Future
Future directions and AI
Vestibular imaging is changing on five fronts at once: AI-augmented interpretation, higher-resolution MRI sequences, imaging-guided intratympanic therapy, hybrid PET-MRI, and portable point-of-care imaging. None replaces clinical judgment, but each shifts what the clinician can reasonably expect from the radiology suite.
AI and machine learning in interpretation
Artificial intelligence — most often deep convolutional neural networks trained on labelled image archives — is starting to flag features radiologists miss, particularly in the time-pressured acute stroke pathway.
The most plausible near-term wins are in three areas:
- Acute posterior-fossa stroke triage — flagging subtle DWI changes during the false-negative window, with the human radiologist retaining final interpretation.
- Vestibular schwannoma detection and segmentation — for serial surveillance, automated volume measurement matters more than human measurement for tracking growth.
- Multiple sclerosis lesion burden quantification — automated 3D-FLAIR plaque segmentation supports treatment response monitoring.4
The figure below is a toy classifier illustrating the nearest-cluster reasoning at the core of these systems. Drag the probe across the feature space to see how confidences shift with proximity to each cluster centroid.
The realistic clinical mode is human-AI partnership. AI is fast at flagging candidate findings; clinicians are slow but contextually rich. Deployments that play to both strengths — AI as a triage assistant, radiologist as final arbiter — are emerging in stroke pathways at major centres. Watch the false-positive rate as carefully as the sensitivity gain; over-flagging erodes trust faster than it saves time.
An illustrative classifier
This is a deliberately simple visualisation: three labelled clusters in a 2D feature space, with a draggable probe. Real systems operate in much higher dimensions on features learned by deep networks — but the decision-boundary intuition is the same.
Advanced MRI sequences
DTI quantifies white-matter integrity along vestibulospinal and medial longitudinal fasciculus tracts, exposing microstructural change in multiple sclerosis and chronic vestibulopathy before structural lesions appear. 3D-FLAIR at higher field strengths sharpens detection of small posterior-fossa lesions. Inner- ear protocols continue to evolve, particularly for hydrops imaging.1
Imaging-guided intratympanic therapy
Intratympanic corticosteroid or gentamicin is now standard care in selected Ménière’s and sudden SNHL cases. MRI with gadolinium-based agents can visualise drug distribution in perilymph after intratympanic delivery, allowing pharmacokinetic study and patient-specific dose adjustment.1
Hybrid PET-MRI
One acquisition, both metabolic and structural / functional data in the same coordinate frame. The most promising use in vestibular disease is in chronic functional dizziness — correlating PIVC metabolism with structural connectivity in one session.3
Portable and point-of-care imaging
Portable low-field MRI is feasible at the bedside in critical-care settings.2For vertigo specifically, the acute application is faster exclusion of large posterior-fossa stroke in environments where access to conventional MRI is hours away.
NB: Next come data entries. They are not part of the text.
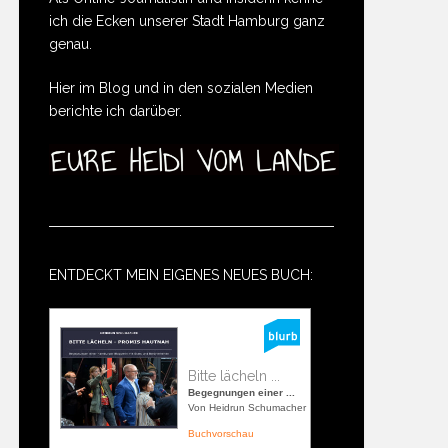
ich die Ecken unserer Stadt Hamburg ganz
genau.
Hier im Blog und in den sozialen Medien
berichte ich darüber.
ENTDECKT MEIN EIGENES NEUES BUCH:
Bitte lächeln ...
Begegnungen einer ...
Von Heidrun Schumacher
Buchvorschau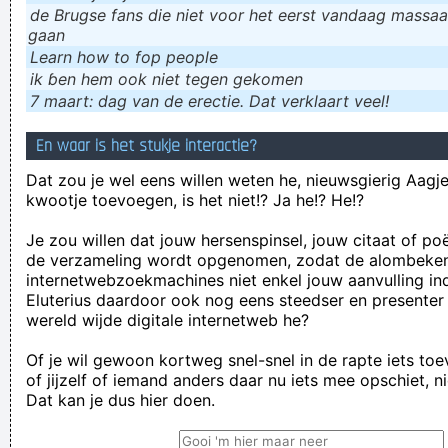
de Brugse fans die niet voor het eerst vandaag massaal
gaan
Learn how to fop people
ik ɓen hem ook niet tegen gekomen
7 maart: dag van de erectie. Dat verklaart veel!
En waar is het stukje interactie?
Dat zou je wel eens willen weten he, nieuwsgierig Aagje!
kwootje toevoegen, is het niet!? Ja he!? He!?
Je zou willen dat jouw hersenspinsel, jouw citaat of po
de verzameling wordt opgenomen, zodat de alombeke
internetwebzoekmachines niet enkel jouw aanvulling in
Eluterius daardoor ook nog eens steedser en presenter
wereld wijde digitale internetweb he?
Of je wil gewoon kortweg snel-snel in de rapte iets to
of jijzelf of iemand anders daar nu iets mee opschiet, n
Dat kan je dus hier doen.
Image quality is lower than 1.5 T or 3 T, but in the right pathway it shortens the diagnostic loop substantially.
What is unlikely to change
- HINTS at the bedside will remain the cheapest sensitive test for central AVS.
- Classic BPPV will remain a clinical diagnosis treated by Epley, without imaging.
- The need to ask the clinical question before the imaging question will not be automated away.
Closing
Imaging will continue to become more precise, more accessible, and more closely integrated with clinical decision-support. The principles, however, will not change: image when imaging will change management; choose the modality that answers the clinical question; and interpret the result alongside the bedside, never instead of it.